On our way to our weekly drive/hang in Hamtramck (long story), Ben and I decided to avoid the freeway and take surface roads. Suddenly, there it was in all its ruin porn glory– the Packard. I don’t need to tell you anything about it other than if Detroit’s biggest export is ruin porn, the Packard is the best seller. Over the summer, I’d ridden my bike through it on a Slow Roll ride, but I hadn’t really experienced it in its full, sun-lit glory and within the context of the surrounding neighborhoods. For instance, there is literally a graveyard in front of the Packard. Could I stumble upon an easier metaphor? Large swaths of land surrounding the plant were empty and grey and dead. A few buildings stood forlornly, faded signs advertising auto shops or long-closed party stores. I guess I should be used to seeing this around Detroit, all this ruin and detritus left of manufacturing and “progress.” But still, I can’t help but feel hopeless when I see dilapidated clapboard houses, windows and doors gaping open. Sometimes I dare to peer inside when as I drive by, but it feels like when you see someone’s underpants unexpectedly and I look away in shame.
During another trip to Hamtramck, Ben and I got stopped by a train passing us on Holbrook. We stared for a while, trying to figure out where it was from (a Ford plant in Dearborn) and what was on the double stacked boxcars (Ford trucks). Later, I realized that this train was on the Grand Trunk Rail road and those trucks had ridden from Dearborn, over those aqueducts in New Center and past the Packard plant. The irony, of course, shouldn’t be lost on anyone– that the newest, best selling truck (also the lightest and most fuel efficient) travels out of a plant (I suspect River Rouge, which is slowly poisoning the neighborhood around it), on a railroad built over a century ago, over aqueducts that are barely notable, past the architectural left-overs from a gilded age, through the remnants of the ruined Packard plant, and past me, waiting for all it to pass inside a Ford Fiesta.
I don’t know exactly what to make of all this, the ruins of Detroit, the emotion that sometimes grips me when I get on the 75 at eight mile and pass gaping homes or at the 94 interchange when yet another factory sits wide open, holding icy, grey snow drifts. I don’t know what to make of all these strange connections, the century-old rail roads, the aqueducts and the space between them, the fact I can hear those trains in midtown and in Ferndale, at night, when the sound travels through the frigid air. It’s the same sound that’s been howling through midwestern winters and midwestern towns for decades, and I’m glad its still there. It’s the same sound I heard in Portland, writing about my adolescent feelings and Provo, staying up late painting. But what do you do with these connections and ropes and tropes of Americana, stretching though time and place? What do you do with the ruins of ideas? Of production? What do you do with the trashed, physical remnants that “progress” leaves us? If these things connect us– transportation, industry, ideals of hard work and production– what does it mean when the physical manifestation of the past are left to rot?

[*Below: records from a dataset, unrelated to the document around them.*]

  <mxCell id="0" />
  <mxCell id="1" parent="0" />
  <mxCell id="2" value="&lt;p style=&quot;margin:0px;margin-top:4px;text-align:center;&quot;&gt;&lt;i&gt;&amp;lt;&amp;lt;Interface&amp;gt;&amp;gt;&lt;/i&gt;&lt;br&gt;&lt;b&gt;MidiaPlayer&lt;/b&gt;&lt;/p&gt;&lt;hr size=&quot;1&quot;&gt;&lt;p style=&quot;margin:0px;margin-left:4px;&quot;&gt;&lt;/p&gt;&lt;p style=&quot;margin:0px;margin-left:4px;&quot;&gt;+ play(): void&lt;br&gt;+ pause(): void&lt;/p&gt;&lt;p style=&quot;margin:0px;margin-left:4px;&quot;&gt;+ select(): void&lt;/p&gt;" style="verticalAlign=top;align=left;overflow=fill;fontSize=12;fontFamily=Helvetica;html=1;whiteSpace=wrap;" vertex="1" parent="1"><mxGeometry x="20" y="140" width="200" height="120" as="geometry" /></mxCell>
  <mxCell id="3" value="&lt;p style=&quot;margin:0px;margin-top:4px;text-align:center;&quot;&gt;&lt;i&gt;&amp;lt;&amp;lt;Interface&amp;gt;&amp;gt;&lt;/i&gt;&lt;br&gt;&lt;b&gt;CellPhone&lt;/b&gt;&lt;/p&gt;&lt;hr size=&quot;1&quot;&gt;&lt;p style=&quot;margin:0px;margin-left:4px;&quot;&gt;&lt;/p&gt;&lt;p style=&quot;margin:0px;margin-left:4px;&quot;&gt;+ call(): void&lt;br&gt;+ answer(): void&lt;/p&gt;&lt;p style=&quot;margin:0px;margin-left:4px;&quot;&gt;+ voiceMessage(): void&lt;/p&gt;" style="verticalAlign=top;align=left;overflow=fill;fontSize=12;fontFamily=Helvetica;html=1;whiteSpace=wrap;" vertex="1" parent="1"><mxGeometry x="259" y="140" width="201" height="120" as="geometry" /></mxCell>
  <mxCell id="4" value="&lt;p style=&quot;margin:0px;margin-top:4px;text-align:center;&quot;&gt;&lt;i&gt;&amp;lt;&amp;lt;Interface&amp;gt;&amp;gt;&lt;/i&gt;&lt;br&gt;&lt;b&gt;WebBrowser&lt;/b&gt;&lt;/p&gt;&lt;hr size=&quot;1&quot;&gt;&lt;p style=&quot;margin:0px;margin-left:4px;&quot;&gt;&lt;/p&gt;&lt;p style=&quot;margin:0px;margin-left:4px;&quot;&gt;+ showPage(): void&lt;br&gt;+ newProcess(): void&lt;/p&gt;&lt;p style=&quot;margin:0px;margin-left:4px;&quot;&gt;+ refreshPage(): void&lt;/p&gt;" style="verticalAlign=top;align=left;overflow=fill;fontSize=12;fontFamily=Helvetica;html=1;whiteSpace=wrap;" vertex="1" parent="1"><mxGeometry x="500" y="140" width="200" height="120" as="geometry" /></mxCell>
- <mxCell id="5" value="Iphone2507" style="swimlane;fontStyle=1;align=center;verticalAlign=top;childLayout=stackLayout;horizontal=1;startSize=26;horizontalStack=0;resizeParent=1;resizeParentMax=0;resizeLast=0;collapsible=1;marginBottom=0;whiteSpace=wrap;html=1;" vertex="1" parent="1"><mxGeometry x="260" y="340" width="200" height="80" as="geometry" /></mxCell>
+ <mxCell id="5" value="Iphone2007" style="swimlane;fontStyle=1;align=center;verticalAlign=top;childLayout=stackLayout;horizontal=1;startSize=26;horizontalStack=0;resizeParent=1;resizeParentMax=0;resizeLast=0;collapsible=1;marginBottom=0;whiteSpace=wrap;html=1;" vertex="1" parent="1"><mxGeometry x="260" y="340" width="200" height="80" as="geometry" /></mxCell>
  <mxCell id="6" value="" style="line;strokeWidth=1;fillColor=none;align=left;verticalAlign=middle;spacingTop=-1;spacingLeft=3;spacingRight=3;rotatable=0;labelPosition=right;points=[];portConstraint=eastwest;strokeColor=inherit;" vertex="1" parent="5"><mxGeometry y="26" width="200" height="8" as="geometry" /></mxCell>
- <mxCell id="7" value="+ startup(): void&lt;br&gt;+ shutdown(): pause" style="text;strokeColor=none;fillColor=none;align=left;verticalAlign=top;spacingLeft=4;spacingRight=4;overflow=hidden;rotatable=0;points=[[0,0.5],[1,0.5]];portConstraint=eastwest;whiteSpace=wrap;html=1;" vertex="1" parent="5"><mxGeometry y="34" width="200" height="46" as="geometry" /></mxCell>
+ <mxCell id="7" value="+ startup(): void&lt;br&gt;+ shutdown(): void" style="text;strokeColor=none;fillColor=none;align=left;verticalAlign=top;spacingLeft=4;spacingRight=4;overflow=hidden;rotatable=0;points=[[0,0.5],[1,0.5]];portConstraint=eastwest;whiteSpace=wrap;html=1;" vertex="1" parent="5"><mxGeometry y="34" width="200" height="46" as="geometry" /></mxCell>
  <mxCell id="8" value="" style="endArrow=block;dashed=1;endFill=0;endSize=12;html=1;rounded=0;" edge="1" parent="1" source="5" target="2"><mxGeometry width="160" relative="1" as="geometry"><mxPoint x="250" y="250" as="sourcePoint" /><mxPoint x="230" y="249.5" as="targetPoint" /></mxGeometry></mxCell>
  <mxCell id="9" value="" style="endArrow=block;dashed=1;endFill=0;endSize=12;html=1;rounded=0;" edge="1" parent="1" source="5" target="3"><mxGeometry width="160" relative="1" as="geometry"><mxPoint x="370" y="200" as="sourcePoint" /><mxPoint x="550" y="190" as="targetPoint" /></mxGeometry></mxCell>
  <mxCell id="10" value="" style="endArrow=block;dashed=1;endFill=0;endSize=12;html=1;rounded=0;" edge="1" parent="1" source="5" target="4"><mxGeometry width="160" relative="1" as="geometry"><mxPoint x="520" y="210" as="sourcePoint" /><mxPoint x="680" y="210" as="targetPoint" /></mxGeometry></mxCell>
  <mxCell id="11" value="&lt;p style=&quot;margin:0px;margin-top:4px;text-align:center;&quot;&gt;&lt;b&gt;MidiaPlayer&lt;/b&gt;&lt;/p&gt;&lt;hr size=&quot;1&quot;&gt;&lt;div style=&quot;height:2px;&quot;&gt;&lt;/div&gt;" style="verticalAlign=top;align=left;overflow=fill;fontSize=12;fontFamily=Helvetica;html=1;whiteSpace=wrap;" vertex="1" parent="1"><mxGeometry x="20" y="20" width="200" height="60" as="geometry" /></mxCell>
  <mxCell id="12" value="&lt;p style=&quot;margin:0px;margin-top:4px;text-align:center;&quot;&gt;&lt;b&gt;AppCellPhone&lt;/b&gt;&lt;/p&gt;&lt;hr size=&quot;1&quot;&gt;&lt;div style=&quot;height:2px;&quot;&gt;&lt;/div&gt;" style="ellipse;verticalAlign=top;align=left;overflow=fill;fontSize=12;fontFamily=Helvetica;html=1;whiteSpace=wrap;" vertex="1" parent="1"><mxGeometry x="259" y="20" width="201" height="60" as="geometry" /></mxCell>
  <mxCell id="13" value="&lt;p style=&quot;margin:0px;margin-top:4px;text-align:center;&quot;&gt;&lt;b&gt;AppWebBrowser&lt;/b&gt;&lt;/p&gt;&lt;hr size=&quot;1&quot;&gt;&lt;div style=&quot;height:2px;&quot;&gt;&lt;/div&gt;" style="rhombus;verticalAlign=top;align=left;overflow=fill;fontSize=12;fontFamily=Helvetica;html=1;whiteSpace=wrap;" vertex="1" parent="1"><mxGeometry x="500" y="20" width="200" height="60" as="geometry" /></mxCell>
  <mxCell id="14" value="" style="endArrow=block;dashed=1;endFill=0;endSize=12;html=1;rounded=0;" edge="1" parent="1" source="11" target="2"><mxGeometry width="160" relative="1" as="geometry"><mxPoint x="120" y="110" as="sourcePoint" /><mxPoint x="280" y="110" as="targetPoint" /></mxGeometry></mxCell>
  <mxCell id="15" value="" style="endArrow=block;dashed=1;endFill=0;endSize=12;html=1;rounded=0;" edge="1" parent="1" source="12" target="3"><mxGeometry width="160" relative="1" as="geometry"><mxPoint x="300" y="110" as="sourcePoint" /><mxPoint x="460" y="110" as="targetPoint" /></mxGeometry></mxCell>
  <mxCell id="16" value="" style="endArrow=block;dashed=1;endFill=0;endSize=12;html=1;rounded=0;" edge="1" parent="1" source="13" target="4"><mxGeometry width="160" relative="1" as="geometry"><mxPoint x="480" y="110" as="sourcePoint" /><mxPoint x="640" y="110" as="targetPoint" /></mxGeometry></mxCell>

We have no purposeful ruin in Detroit. We have no sacred ruin in Detroit. We have no places for reflection on what we broke here. We have no physical space to pause and wonder at the mistakes and triumphs that were forged here for all of America. Instead, we have continual hype (hot air?) that Detroit hustles harder, is “gritty,” is the place to be, that nothing stops us. Except, of course, trains crossing our potholed roads, as we shiver in sunlight that gives no warmth.